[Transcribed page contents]
⟨

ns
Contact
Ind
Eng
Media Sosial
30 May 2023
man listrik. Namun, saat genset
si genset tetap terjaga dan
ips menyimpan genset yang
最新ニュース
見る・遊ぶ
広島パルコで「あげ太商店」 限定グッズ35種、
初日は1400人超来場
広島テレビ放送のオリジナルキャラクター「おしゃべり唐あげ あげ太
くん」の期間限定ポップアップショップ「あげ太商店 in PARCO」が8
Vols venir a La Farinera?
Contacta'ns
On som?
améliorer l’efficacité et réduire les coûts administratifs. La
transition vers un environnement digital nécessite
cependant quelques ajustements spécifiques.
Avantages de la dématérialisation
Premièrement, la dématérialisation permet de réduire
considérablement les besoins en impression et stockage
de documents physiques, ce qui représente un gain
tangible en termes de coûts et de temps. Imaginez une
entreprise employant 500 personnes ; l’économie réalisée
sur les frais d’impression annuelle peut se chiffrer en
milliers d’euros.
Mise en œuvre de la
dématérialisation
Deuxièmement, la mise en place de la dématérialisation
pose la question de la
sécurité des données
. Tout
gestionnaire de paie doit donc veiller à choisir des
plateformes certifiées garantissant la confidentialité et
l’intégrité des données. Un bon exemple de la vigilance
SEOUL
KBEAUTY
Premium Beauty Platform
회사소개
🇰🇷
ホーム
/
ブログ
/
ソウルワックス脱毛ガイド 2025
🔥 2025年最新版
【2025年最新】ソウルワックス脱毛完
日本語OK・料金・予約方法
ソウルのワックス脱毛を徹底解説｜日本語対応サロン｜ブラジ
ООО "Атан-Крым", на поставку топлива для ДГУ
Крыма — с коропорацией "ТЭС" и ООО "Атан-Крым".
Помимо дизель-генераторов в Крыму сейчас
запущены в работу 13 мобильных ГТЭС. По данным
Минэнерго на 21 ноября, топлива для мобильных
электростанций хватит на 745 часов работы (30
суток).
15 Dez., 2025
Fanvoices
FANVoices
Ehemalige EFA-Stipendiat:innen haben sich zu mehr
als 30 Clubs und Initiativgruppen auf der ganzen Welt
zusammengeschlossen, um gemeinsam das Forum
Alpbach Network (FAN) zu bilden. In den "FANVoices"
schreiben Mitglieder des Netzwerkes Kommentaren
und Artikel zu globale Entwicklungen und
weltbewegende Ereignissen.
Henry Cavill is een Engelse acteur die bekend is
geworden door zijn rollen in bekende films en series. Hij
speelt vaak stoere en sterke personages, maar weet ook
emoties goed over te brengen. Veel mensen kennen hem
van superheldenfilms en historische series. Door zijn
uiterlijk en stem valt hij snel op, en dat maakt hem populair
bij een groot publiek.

⟩

→ Task description: Only the lines from the one containing "geworden door zijn" through the end of the records above belong in the answer, each exactly as written.

→ Problem solution:
geworden door zijn rollen in bekende films en series. Hij
speelt vaak stoere en sterke personages, maar weet ook
emoties goed over te brengen. Veel mensen kennen hem
van superheldenfilms en historische series. Door zijn
uiterlijk en stem valt hij snel op, en dat maakt hem populair
bij een groot publiek.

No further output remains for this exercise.